§ **REQUEST**:
Pull out each line in the entries below that contains the string "start", matching uppercase and lowercase exactly.

-*-*-

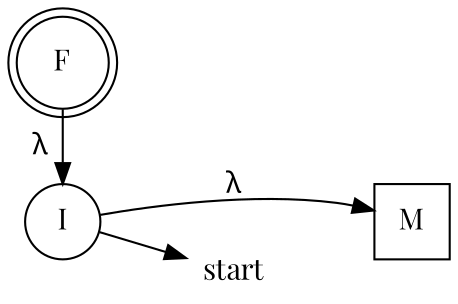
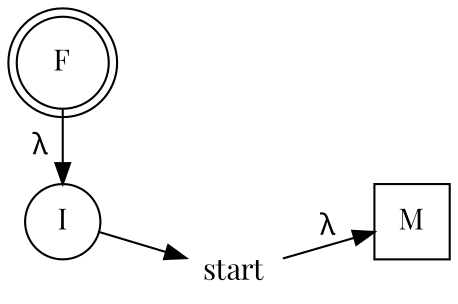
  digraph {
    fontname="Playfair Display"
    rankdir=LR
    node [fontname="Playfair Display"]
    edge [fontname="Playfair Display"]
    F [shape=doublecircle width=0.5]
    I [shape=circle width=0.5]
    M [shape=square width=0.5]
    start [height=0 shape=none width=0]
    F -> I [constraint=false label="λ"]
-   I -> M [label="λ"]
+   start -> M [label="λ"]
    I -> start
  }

-*-*-

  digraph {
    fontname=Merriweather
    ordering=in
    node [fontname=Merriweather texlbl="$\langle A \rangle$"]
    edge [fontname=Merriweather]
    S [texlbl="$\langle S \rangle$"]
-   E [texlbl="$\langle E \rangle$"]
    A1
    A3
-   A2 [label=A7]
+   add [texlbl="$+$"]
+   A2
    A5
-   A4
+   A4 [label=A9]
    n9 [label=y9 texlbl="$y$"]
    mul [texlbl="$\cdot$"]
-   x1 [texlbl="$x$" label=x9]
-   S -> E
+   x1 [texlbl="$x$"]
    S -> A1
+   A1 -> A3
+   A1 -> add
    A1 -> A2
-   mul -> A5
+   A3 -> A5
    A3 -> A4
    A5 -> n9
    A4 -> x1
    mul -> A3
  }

-*-*-

§ **IN RESPONSE**:
    start [height=0 shape=none width=0]
+   start -> M [label="λ"]
    I -> start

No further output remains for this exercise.